The price of petrol in Ireland last month reached an all-time high with prices (if I got my imperial gallons right) in dollars of something a bit north of $8 a gallon. … Fitzpatrick Hotels in New York, the Grand Central, and the Manhattan, are doing fine, up one-third over last year. … The so called Dissidents in the North, killer-scum, have co-opted the IRA name, which is evil and confusing for all. … How would you like to be the sports columnist that suggested on the eve of the PGA golf championship that Rory McIlroy (who won by 8 shots) could be a “flash in the pan.” … Cruise ships are beginning to make regular stops in Dublin Port, adding up to $60 million with 90 cruise liners visiting yearly. … Peter King, Long Island Republican often called the “worst congressman,” is on Che Guevara’s case and is an ally we don’t need. … JFK Airport could use some added security around the edges after a man swam ashore and walked onto the tarmac. … A top tax consultant, Eamonn Donaghy, is warning that the North’s corporate tax must be lowered or NI is in deep trouble and with no Plan B. … Ireland won an Olympic Gold Medal (Katie Taylor/boxing) and a couple of bronze, but the real Irish winner was a 3.5 minute video of a boat race that is out there somewhere. Hilarious. … If nobody steps in to stop the rampaging GOP governors from keeping poor folk and people of color away from the presidential election polling places, the battleground states could be lost to the Democrats. … The Whitey Man, accused multiple murderer Jim Bulger, wants to testify that he had a “legal” agreement to continue his business from the FBI. Even that sloppy Fed outfit is not dumb enough to sign on to that. … The three top-earning US authors this past year: James Patterson ($94 million), Stephen King ($39 million), and John Grisham ($23 million). … It’s good news for SDLP Leader Alasdair McDonnell that the lads in Westminster will not gerrymander his seat in Commons. A good man, and a man of peace; may his tribe increase! … You can’t make this stuff up: An American faith healer claims to cure people by kicking them in the face. He’s due in Co. Armagh on Sept. 3. Stay home.

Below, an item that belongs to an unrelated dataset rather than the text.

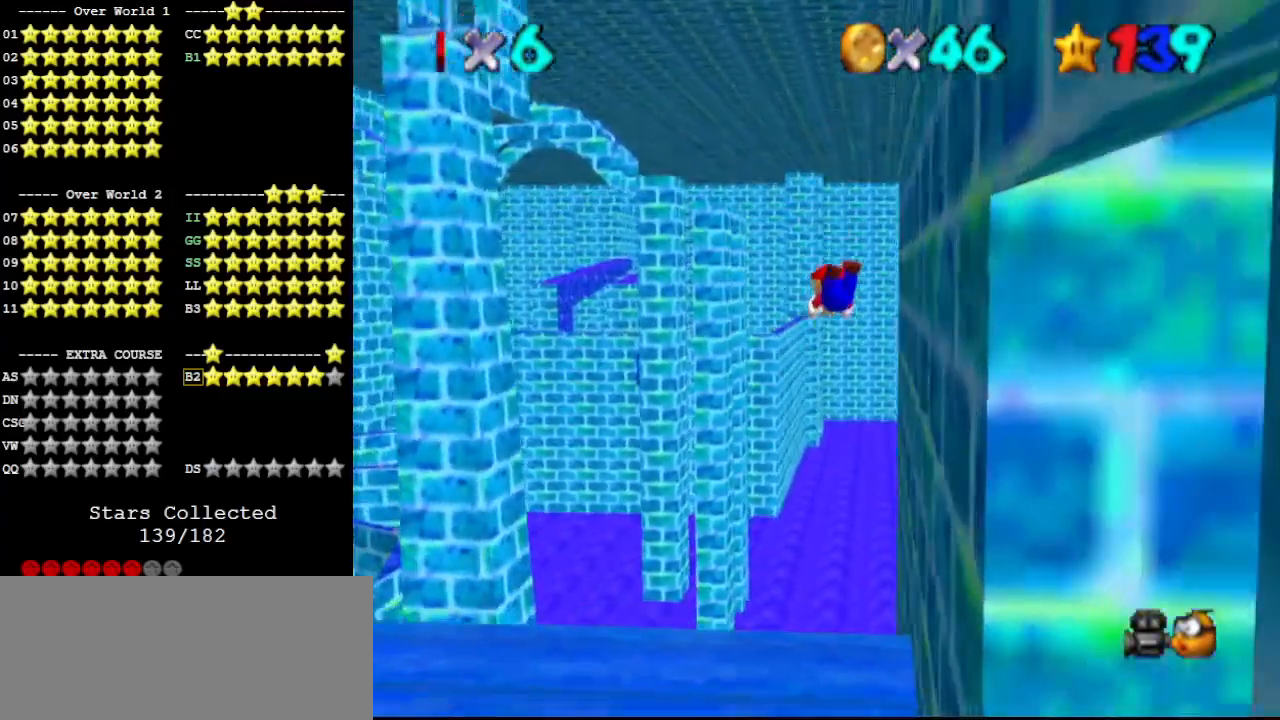
{"dt_ms": 500, "buttons": [], "left_stick": "center", "events": [[500, "left_stick", "center"]]}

Liberty Mutual Insurance’s chairman, Ted Kelly, has taken a lot of flak from the Globe’s Brian McGrory in recent months, but he still loves his Ireland. His company is seriously thinking of acquiring the naming rights to Dublin’s huge RDS exhibition facilities. Ryanair, still salivating in trying to buy a piece of Aer Lingus, claims the government is ignoring his plan to bring five million tourists to Ireland. And I am not picking up my $3 million check from the lottery. Sure! … Good news for Trina Vargo and the Mitchell Scholars Program. The State Department found the short money to fund this worthwhile program. … Dick Cheney attacking Sarah Palin as not qualified? Not my favorite candidate but how many kids did Palin help get killed? And while I’m at it: Why is Cheney, a real live war criminal who cooked the books to get us into Iraq, still free? …Fat Chance Dept.: One of the Irish ministers urged no price gouging during the recent Galway races. … Irish investors with top tier London properties (and there are many) are selling, maybe due to concerns about the Euro zone stability. … Facebook has some problems but a big one aside from their stock price is the 83 million accounts that are fake. … Michael Collins has finally made it with a special central bank coin collection to mark the 90th anniversary of his death. … The names are similar: Banker David Drumm of Allied Irish Bank and developer Sean Dunne. Both are hiding out in the US and both have had homes transferred to their wives so they could try to shield the proceeds from the courts. Why don’t we export (or is it deport?) chaps like that home? Are they felons or H-1 candidates?